The README indicates that various ‘Ax Utility Scripts’ streamline tasks like spinning up and deleting fleets of instances, parallel command execution and file transfers, instance and image backups, and many other operations. While specific command syntax isn’t detailed in the README, these utilities appear designed as composable building blocks following Unix philosophy principles (which the README states Ax ‘attempts to follow’).

Modules come in different types for handling various scanning workflows. The documentation mentions capabilities for running arbitrary binaries and scripts, with behavior determined by the specific Packer Provisioner selected and Module used. The framework appears to support standard modules that work with line-delimited input and one-shot modules for different execution patterns.

Ax also supports SBOM (Software Bill of Materials) generation, allowing teams to maintain auditable records of exactly what tools and versions are installed in their scanning infrastructure—crucial for security teams operating under compliance requirements.

The Shell-based implementation offers maximum portability—running anywhere with bash and standard Unix utilities—with direct CLI invocations meaning minimal abstraction layers between users and cloud APIs. However, this approach sacrifices the type safety, error handling, and concurrency primitives available in compiled languages. State management appears to rely on filesystem artifacts and environment variables rather than structured data stores.

Gotcha

Ax’s Shell-based architecture may show limitations at scale. Error handling in bash is notoriously fragile—failed SSH connections, partial file transfers, or cloud API timeouts might leave your fleet in inconsistent states without clear error messages. The framework’s documentation doesn’t indicate built-in retry logic or circuit breakers you’d expect from production-grade orchestration tools.

Cost control appears to be entirely manual. The framework will spin up fleets that can generate significant cloud bills, and there’s no indication of built-in budget alerting, automatic instance lifecycle management, or idle detection. Without proper cleanup, instances continue billing indefinitely. The README explicitly states Digital Ocean is their ‘best and most supported cloud provider,’ which suggests variable quality across the nine supported platforms—users should expect potential provider-specific bugs and feature gaps on less-tested clouds.
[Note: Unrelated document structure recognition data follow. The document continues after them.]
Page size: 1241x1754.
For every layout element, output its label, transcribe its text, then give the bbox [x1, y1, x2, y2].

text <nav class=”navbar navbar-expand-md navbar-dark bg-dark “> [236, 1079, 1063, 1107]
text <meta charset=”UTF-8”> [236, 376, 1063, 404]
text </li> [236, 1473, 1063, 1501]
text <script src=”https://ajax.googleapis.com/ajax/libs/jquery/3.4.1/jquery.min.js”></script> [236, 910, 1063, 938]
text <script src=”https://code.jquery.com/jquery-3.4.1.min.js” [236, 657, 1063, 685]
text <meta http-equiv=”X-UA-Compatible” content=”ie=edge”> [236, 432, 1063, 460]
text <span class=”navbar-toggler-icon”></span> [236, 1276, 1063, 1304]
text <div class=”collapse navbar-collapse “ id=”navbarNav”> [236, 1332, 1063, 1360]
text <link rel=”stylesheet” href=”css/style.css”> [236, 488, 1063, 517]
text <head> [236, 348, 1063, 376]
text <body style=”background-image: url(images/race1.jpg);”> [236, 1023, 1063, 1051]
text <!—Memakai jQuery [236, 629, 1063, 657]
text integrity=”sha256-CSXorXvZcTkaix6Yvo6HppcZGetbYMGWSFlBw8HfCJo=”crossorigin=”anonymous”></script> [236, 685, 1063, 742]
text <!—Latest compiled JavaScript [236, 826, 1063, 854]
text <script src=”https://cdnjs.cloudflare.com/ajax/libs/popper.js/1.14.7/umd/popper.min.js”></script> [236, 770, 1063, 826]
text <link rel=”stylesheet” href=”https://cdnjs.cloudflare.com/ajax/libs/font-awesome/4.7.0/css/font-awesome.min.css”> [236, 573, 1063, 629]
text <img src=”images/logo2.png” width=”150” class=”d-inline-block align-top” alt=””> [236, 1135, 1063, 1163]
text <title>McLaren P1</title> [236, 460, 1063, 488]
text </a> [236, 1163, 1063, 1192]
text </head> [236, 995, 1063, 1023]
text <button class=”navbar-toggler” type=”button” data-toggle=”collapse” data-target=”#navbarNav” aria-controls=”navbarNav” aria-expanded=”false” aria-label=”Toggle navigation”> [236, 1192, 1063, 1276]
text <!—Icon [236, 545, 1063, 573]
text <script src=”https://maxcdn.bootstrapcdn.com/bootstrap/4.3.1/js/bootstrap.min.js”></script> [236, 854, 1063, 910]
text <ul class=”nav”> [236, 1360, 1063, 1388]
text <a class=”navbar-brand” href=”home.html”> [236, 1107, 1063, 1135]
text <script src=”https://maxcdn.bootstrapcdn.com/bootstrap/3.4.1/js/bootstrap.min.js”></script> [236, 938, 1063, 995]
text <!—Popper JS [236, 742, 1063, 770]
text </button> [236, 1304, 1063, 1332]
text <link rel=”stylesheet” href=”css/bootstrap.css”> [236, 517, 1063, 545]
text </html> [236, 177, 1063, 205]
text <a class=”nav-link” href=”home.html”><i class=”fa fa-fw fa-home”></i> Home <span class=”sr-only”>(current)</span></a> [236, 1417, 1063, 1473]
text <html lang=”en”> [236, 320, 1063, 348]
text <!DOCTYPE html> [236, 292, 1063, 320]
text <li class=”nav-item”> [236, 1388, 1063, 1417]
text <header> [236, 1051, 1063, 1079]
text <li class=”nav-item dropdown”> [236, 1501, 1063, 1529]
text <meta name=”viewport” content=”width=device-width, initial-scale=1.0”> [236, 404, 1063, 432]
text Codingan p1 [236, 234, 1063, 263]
The ephemeral infrastructure model also means cold start overhead on every scan. Building Packer images and spinning up large fleets adds initialization time before actual scanning begins. For continuous reconnaissance against the same targets repeatedly, this overhead may become significant compared to maintaining persistent scanning infrastructure.

As a Shell-based framework, users should expect to handle edge cases and troubleshooting through manual debugging rather than comprehensive error messages or automatic recovery mechanisms.

Verdict

Use Ax Framework if you’re conducting large-scale bug bounties or penetration tests where parallelizing across dozens or hundreds of cloud instances provides meaningful time savings—think scanning large perimeters, processing massive subdomain lists, or running scans against tens of thousands of hosts. It’s particularly valuable when you need cloud-agnostic flexibility across nine supported providers (Digital Ocean, IBM Cloud, Linode, Azure, AWS, Hetzner, GCP, Scaleway, Exoscale) and you’re comfortable with command-line workflows and Shell scripting. Skip it if you’re doing small-to-medium scans where local tools suffice, lack cloud infrastructure budget or expertise, need production-grade reliability with enterprise SLAs, or require Windows-based scanning (Ax appears Linux-focused). Also skip if you’re looking for a long-running reconnaissance platform—the ephemeral design pattern fights against persistent monitoring. For continuous scanning operations, managed SaaS platforms or traditional infrastructure-as-code with persistent instances may make more sense than repeatedly building and destroying infrastructure. The framework is best suited for security professionals who need flexible, distributed scanning capabilities and can manage the operational overhead of ephemeral cloud infrastructure.